**Work to complete**
Which app does the forum thread below single out as passing itself off as native while really being Electron?

**Selection**
## Start

Are you for real? Complaining some shifty emulator SW from the days of W7 does not run on an M1 Mac?

Get retroarch or any of the other myriad emulators out there.

As for other x86 software, I have not come across a single binary which does not run in either Docker or W11 Arm on Parallels.
 
Last edited:

4389842

Cancelled
Jan 7, 2017
179
267
Ah, the company wasn’t Apple huh? This must have been one of the soldered SSD Macs? I don’t blame you. Sorry to hear it.

Of all the reasons I’ve scoffed at soldered SSD’s, I haven’t ever considered that — what happens with the computer dies but the data is still intact? Good to know.
Use FileVault
 

VivienM

macrumors 6502
Jun 11, 2022
496
341
Toronto, ON
I just didn't realize that they decided to go back to the major major drawback of the Mac that they had before in software incompatibility.
One observation I will make - you are forgetting that a lot of things, if not most new things, written for desktop machines in the past decade/decade and a half are designed for Chrome, not Windows. And even a good chunk of things that pass themselves off as native (Authy, I'm looking at you...) are just Electron, which is basically Chrome.

## End

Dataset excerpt
## Start

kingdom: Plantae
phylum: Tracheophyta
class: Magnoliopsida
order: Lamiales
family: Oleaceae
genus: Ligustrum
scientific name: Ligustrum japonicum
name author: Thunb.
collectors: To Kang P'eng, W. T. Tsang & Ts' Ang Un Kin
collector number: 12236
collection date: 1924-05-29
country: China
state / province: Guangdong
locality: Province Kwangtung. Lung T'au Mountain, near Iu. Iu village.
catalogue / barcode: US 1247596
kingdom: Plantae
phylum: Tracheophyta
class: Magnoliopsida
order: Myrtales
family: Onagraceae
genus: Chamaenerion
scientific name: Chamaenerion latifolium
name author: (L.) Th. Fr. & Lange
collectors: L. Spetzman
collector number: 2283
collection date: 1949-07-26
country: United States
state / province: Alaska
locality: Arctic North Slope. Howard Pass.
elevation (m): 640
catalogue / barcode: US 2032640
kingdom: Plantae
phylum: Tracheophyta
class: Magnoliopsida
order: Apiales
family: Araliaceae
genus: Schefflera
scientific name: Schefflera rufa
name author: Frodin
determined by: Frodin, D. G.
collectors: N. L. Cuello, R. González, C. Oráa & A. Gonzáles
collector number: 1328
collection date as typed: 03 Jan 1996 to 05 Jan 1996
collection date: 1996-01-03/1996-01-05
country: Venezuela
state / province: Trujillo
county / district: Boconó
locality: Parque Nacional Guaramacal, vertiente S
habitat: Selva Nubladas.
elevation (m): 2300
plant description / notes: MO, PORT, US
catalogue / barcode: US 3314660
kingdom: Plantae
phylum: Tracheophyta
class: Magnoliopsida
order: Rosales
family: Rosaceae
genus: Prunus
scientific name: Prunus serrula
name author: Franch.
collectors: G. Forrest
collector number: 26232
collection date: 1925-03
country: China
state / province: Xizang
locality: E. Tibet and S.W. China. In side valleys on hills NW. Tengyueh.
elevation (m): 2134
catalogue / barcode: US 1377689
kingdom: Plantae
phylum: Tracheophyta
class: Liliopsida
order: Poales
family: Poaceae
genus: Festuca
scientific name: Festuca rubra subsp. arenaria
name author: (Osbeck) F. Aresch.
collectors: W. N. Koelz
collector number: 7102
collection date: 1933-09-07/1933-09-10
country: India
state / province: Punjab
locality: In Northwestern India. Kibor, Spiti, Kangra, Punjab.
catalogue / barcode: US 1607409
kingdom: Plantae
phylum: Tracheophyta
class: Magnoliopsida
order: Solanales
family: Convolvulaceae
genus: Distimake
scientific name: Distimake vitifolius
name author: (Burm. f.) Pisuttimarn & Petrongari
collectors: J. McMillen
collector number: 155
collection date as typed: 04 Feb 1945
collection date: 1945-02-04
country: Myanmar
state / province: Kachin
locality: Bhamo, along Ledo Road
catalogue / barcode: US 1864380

## End

**Finished answer**
Authy